* **REQUIRED WORK**
The entries are to be output in full, word for word.

* **DATA RECORDS**

━━━

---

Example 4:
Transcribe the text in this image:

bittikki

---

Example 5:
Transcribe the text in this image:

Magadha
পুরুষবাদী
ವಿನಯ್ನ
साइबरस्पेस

━━━

* **RESPONSE**
---

Example 4:
Transcribe the text in this image:

bittikki

---

Example 5:
Transcribe the text in this image:

Magadha
পুরুষবাদী
ವಿನಯ್ನ
साइबरस्पेस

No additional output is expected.